Semer au plus vite. Semez le plus rapidement possible après la récolte du précédent à 70 000 graines/ha. Un jour gagné en date de semis correspond à quatre jours gagnés à la récolte, et une densité levée suffisante permet une maturation plus rapide des capitules.
Désherber selon le précédent.
Précédent colza. Désherbage de prélevée incontournable avec programme à base de Racer ME 2 à 3 l/ha. Les repousses de colza non contrôlées empêchent le développement du tournesol.
Précédent pois. Le binage reste la meilleure des solutions pour contrôler les repousses.
Si une application de Nirvana a été effectuée sur pois, ne pas réaliser de tournesol dérobé.
Précédent orge. Le désherbage des repousses est incontournable en rattrapage ou en prélevée.
Fertiliser au cas par cas.
Bore. Un apport en végétation est conseillé car le risque de carence est accru (coups de chaud avant floraison).
Azote. L’apport est inutile derrière le pois et le colza. Si l’orge a obtenu un rendement correct, il faudra prévoir un apport d’azote de l’ordre de quarante unités en végétation avant un tour d’eau ou une pluie annoncée.
Irriguer est indispensable. Un premier tour d’eau avant la floraison est souvent nécessaire.
Récolter le plus tôt possible. Dans de bonnes conditions (sol bien ressuyé), sans attendre.
Conseils pratiques pour le Soja dérobé
Sans irrigation, pas de soja dérobé. Les besoins en eau d’irrigation débutent dès le semis (15 mm en sol limoneux, 20 mm en sol argileux) pour sécuriser la levée et le peuplement. Il est à renouveler en fonction des conditions météorologiques. Une fois implanté, l’irrigation accompagnera le développement de la culture, avec des tours d’eau de 30-40 mm tous les huit à dix jours, et devra être maintenue jusqu’à fin septembre pour assurer le bon remplissage des gousses. Ces apports seront modulés en fonction des précipitations et d’un éventuel outil d’aide à la décision.

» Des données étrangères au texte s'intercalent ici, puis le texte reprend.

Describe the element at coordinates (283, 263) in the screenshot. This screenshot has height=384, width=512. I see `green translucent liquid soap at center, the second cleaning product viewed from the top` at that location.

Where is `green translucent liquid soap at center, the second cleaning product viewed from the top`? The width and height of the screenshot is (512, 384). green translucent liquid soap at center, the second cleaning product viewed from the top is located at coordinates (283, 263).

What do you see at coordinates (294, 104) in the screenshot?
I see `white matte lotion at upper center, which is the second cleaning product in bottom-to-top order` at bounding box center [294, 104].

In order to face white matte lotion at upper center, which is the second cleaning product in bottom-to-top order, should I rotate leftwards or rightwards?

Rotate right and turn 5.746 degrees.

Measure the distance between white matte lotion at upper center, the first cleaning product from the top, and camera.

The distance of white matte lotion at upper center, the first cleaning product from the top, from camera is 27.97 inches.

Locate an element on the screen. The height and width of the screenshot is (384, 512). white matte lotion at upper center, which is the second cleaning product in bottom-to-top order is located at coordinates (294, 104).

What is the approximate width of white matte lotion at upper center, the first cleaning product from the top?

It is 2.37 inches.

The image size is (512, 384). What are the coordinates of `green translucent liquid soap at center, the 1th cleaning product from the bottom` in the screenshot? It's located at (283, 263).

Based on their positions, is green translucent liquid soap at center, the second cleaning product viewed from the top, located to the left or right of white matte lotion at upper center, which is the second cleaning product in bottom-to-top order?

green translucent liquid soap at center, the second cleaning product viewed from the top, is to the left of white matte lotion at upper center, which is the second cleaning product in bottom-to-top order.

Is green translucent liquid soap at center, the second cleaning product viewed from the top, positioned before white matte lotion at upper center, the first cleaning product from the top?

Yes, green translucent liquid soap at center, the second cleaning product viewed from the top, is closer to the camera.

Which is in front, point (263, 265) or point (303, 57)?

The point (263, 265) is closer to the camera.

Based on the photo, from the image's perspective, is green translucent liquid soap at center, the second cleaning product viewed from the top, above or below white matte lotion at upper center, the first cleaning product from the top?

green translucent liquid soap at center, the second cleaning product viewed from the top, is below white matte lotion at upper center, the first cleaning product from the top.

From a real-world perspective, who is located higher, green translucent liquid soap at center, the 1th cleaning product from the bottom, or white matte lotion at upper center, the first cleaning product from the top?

Pour un objectif de rendement de 28-30 q/ha. En sol superficiel, compter un volume total de 200-250 mm en sept à huit tours d’eau ; en sol profond, compter un volume total de 100-150 mm en trois à quatre tours d’eau.
Soigner la gestion des adventices pour limiter la concurrence. Moins haut et moins ramifié qu’en culture principale, le soja mené en dérobé est moins concurrentiel des adventices. Privilégier un désherbage de post-levée (type Pulsar 40, Davai, Basagran SG, Corum ou divers antigraminées foliaires si besoin) à pleine dose ou en fractionnement en fonction de la flore et de la spécialité commerciale choisie. éviter les heures chaudes de la journée et les hygrométries trop faibles. Côté désherbage mécanique, les plages d’intervention doivent être décidées de manière à épargner le soja et à maximiser les chances de destruction des mauvaises herbes. Prévoir le binage (sans protège plants) à partir du stade première feuille trifoliée.